Kletzel adjusting to WHL level of play

New Ice assistant coach happy to be working in high-level hockey alongside experienced colleagues.

Not only are the Ice struggling with a young roster this year, they’re dealing with a new coaching staff.

Well, sort of new, at least.

McGill is back in his second tenure as head coach, after spending some time manning the bench in professional hockey in the AHL and the NHL.

Running the show alongside McGill is a familiar face in Chad Kletzel, who played under his boss in 1996/97 when the Ice still called Edmonton home.

It is Kletzel’s first season coaching in the WHL, coming in from Alberta, where he coached with the Lethbridge Athletic Association by leading the Midget AAA team.

“I think there’s a lot of learning moments and time to evaluate different guys at different times and see what the league’s all about.

“Obviously it’s a well-respected league with lots of high-end coaching and teams doing things at a higher level than where I came from.”

Kletzel, like fellow assistant Jerry Bancks and his predecessor Todd Johnson, is a teacher by trade and holds an education degree from the University of Lethbridge.

Working alongside McGill, who has played and coached professional hockey, has given Kletzel opportunities to learn the little things that can make a difference at the highest levels.

“A lot of positional play stuff and just within systems,” Kletzel said, on what he’s picked up while working alongside McGill.  “How to change and manipulate those systems to do different things.
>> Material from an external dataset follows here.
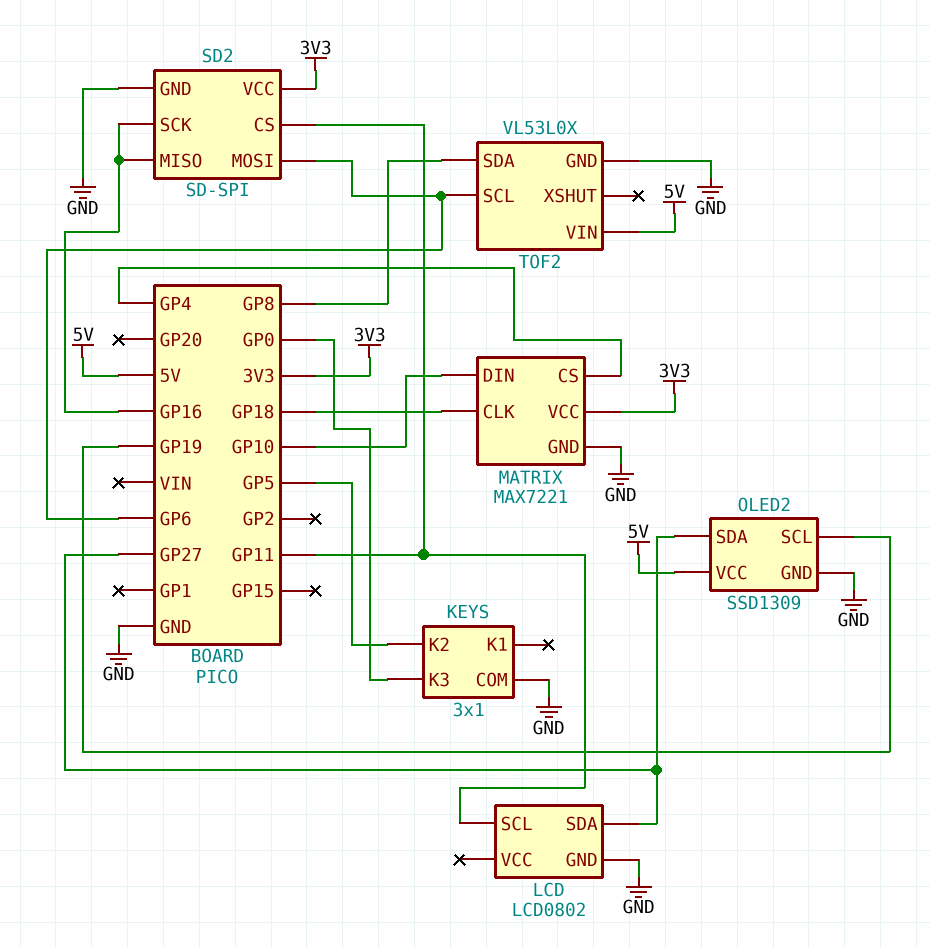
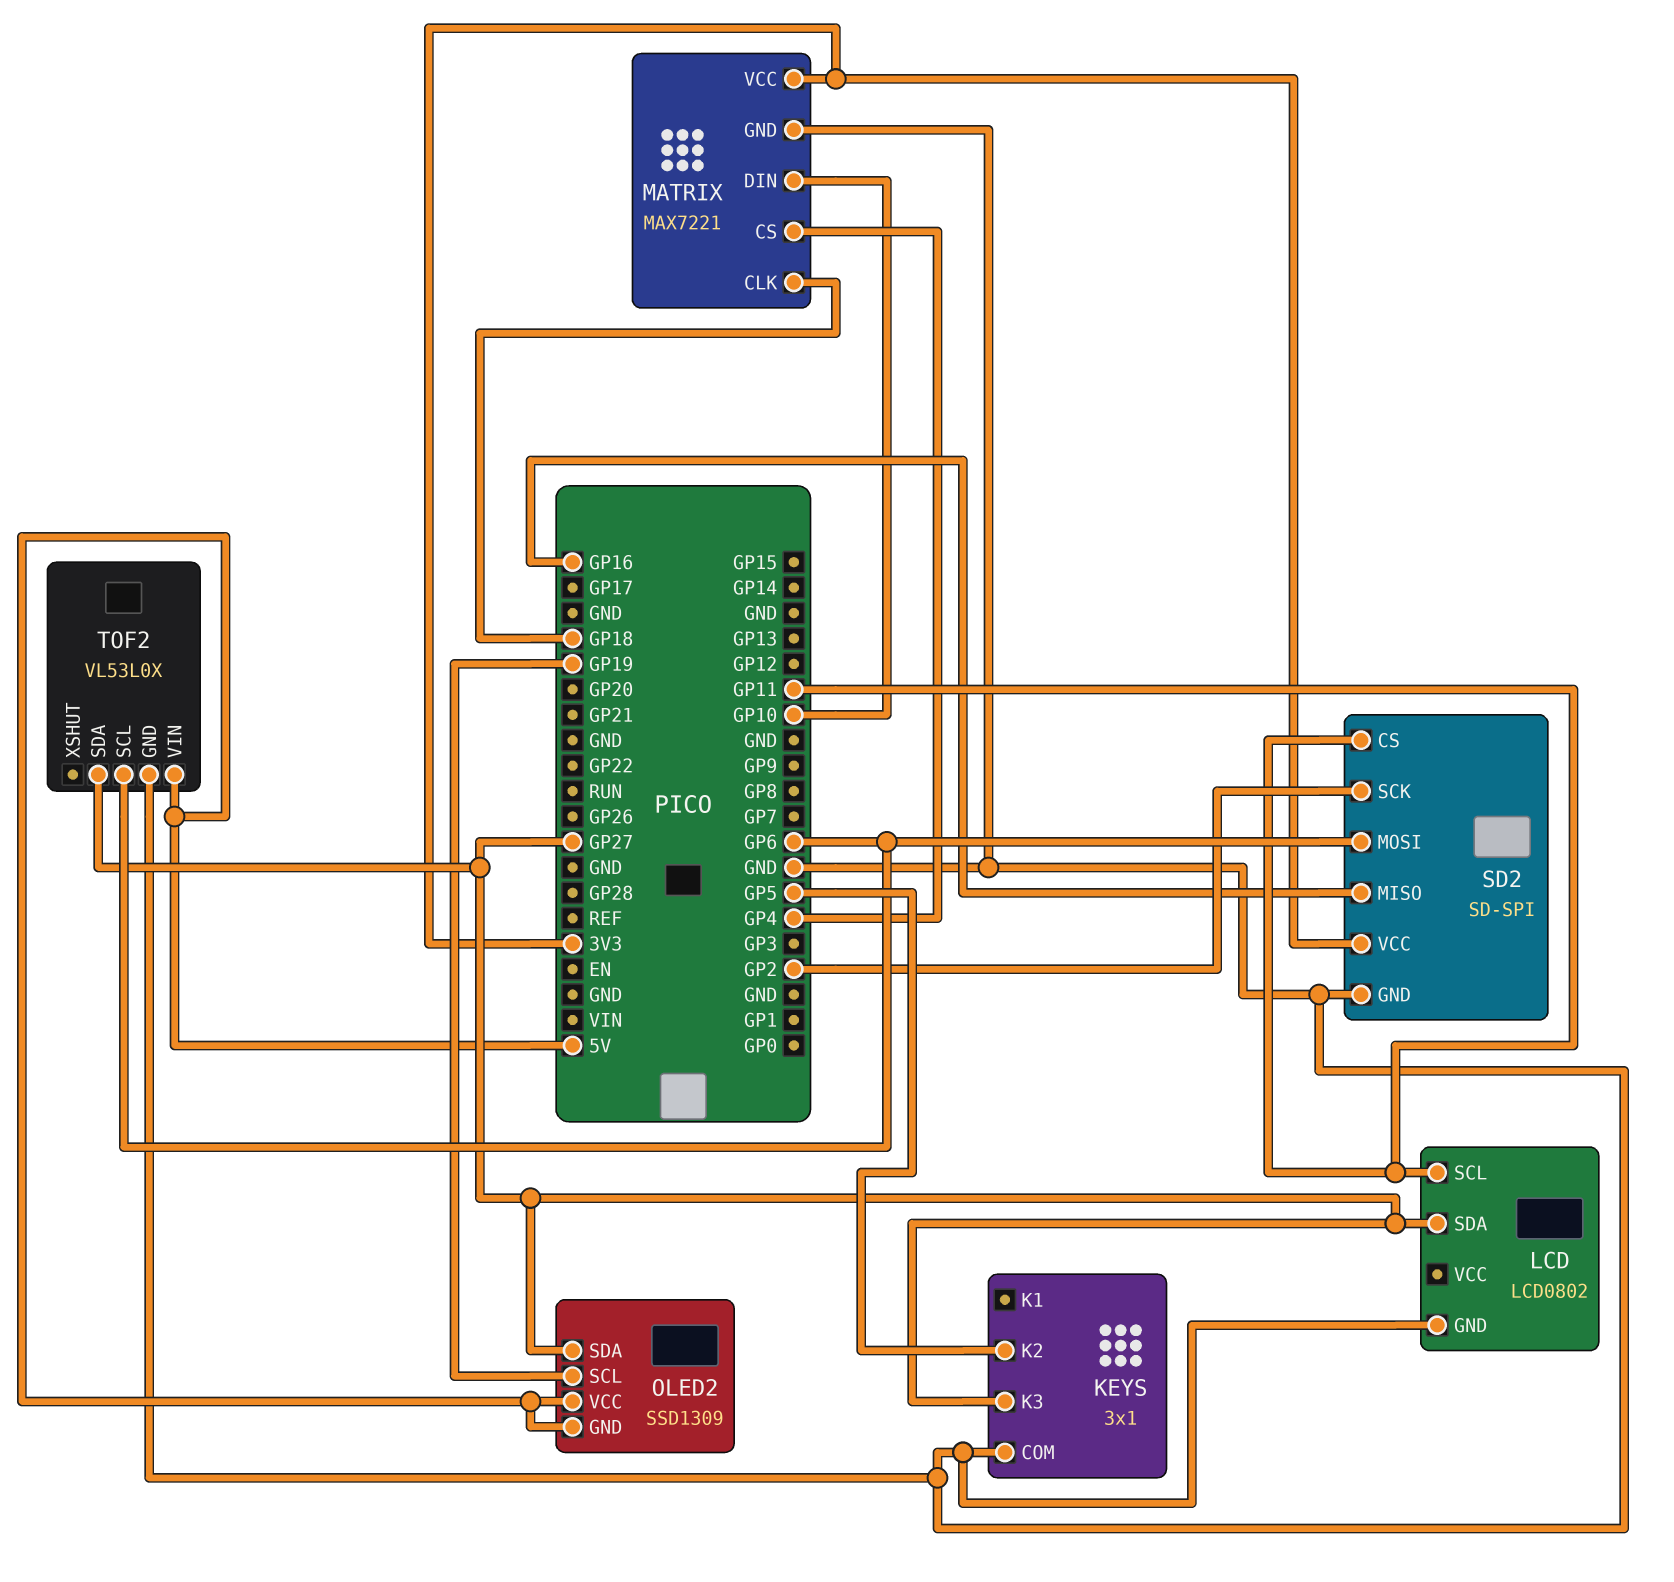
KEYS pin K3: GP0 -> GP27
OLED2 pin GND: GND -> 5V
SD2 pin SCK: GP16 -> GP2
TOF2 pin SDA: GP8 -> GP27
Not making big adjustments, just small adjustments all the time, during games.”

It’s been a baptism by fire for both McGill and Kletzel this season, who are part of a coaching changeover (save Bancks) that is working with the youngest roster in the WHL.

McGill said the two tackled everything together at the beginning of the season, which has enabled them to delegate responsibilities more effectively down the stretch.

“It’s been one of those transitions where he kind of knows now what I’m looking for and what we need to do as a group,” said McGill. “I think that the delegation part has been good for the last three weeks to a month, where we’re both on the same page.

“…He’s got a real good demeanour with the kids, he’s very patient with them. He really is an intense person, but doesn’t outwardly show it, and that’s a good thing.”